* WRITTEN TASK 1 *
From the thread about representing chess moves in Rust, print the part that opens with the words containing "Is there a solution" and closes with "Thanks in advance!".
* WRITTEN TASK 2 *
Pick up the forum thread on representing chess moves as Rust types after its last sentence and write what comes next.

Representing a data structure that has optional components

Sorry if the title is unclear, this is a complicated question.
I'm creating a chess library in Rust (for fun). I want to represent a move as a type, but I want to be able to represent different types of moves (just the origin and target square, normal algebraic notation (only origin piece if possible), reversible notation, etc.). I have come up with three ways of doing so, all not ideal:

  1. Make a single type with a constant amount of information.
  • This is not ideal, since I would not be able to represent and convert moves with less/more information without providing a board to fill in the missing data.
  1. Make a single type with Options for all optional fields.
  • This is not ideal, since there's no way to know (AFAIK) at compile-time if a conversion between two move types is possible without providing a board to fill in the missing data.
  1. Make a type for every possible move type
  • This works and satisfies my requirements, but takes a lot of work and would require a really complex network of Into/Froms

Is there a solution to this problem I didn't think of, or is this really the only solution? Are my requirements too unrealistic? Do I need to look at this problem from a different angle?
Thanks in advance!

I don't really get the problem. If some parts of your type are optional, wrap them in an Option. If they are obligatory, then don't. And if you have totally different representation, then those should be separate types.

Giving more details, specific examples, and concrete problems you encountered would make your question usefully answerable.

Isn't it in fact the case that you need the board to know if an arbitrary move is lacking, sufficient, or over-specified?

Sorry, what do you mean?

For example: a standard algebraic notation move will look something like this:

struct AlgebraicMove {
    origin_piece: PieceType,
    origin_rank: Option<u8>,
    origin_row: Option<u8>,
    capture: bool,
    target_square: Square,
}

If I have a move that's structured like this:

struct MinimalMove {
    origin_rank: u8,
    origin_row: u8,
    target_square: Square,
}

MinimalMove -> AlgebraicMove will need the board to properly convert it, because there's not enough information. There are also cases where this doesn't need the board, and in that case I want to know that at compile-time if possible. This isn't possible when using a Options for every optional field (like the origin_piece), because you can't know at compile-time if that optional field is filled.

Just going off of a skim of the definition of the chess notations you mentioned, but how can you convert from Rxd6 to Rd2xBd6 if you don't know where the rook was located and what pieces was on d6, for example? Or know that Rxd6 is unambiguous, in the opposite direction.

This will be done by providing a board state that contains that information into the conversion function. This is useful if I have a sequence of moves from the starting position, and want to enrich those moves to that other format. I can do that by simulating a game, and converting every move using the board state at that point in the game, and then collecting that into another sequence of moves.

This is defined here: Algebraic notation (chess) - Wikipedia

If you recognize the board is necessary, I don't understand why you consider needing a board non-ideal in points 1 and 2.

* DATASET SECTION *

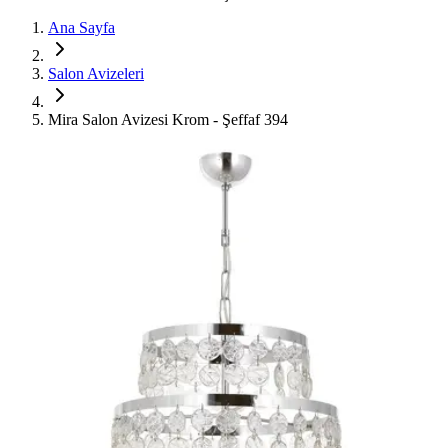
Ana Sayfa
Salon Avizeleri
Mira Salon Avizesi Krom - Şeffaf 394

* FINAL ANSWER 1 *
Is there a solution to this problem I didn't think of, or is this really the only solution? Are my requirements too unrealistic? Do I need to look at this problem from a different angle?
Thanks in advance!

* FINAL ANSWER 2 *
Maybe you what you want is some sort of builder pattern, where you read in moves with a variable amount of information (Options) and then, having read an entire [prefix of a] game, you iterate the moves with the board state and convert the types to one with full information. During this process you could record which data is superfluous in the context of the board state, which would inform what notations were sensible.

(Or instead of entire games/prefixes, you have a game state which can convert a move with partial information into a full one serially.)

It's a dynamic approach, but I doubt there's a tractable compile-time approach given the combinatorial nature of chess.

The board is not always necessary:
Rxd6 -> Rd6,
RxBd6 -> Rxd6,
etc.

I want converting between them without providing the board to be also possible.

Sorry, what do you mean?

I know there's at least one solution, and that's making a separate type for each of them, making an IntoWithBoardState trait and implementing a crap ton of traits for each of them.

The Rd2xBd6 -> Rxd6 conversion is not valid if you don't know the board state. For instance, if there is another rook at e6 then this is not allowed.

1 Like

You're absolutely right, my bad!

That's impossible without introducing the ability to have ambiguous moves in the context of the game, e.g. potentially making it impossible to unambiguously deserialize a sequence of moves into a game.

If you're fine with that possibility, then sure, you can always discard information.

I made a mistake in the second example, see my edit and @tczajka's comment.

Something roughly like this.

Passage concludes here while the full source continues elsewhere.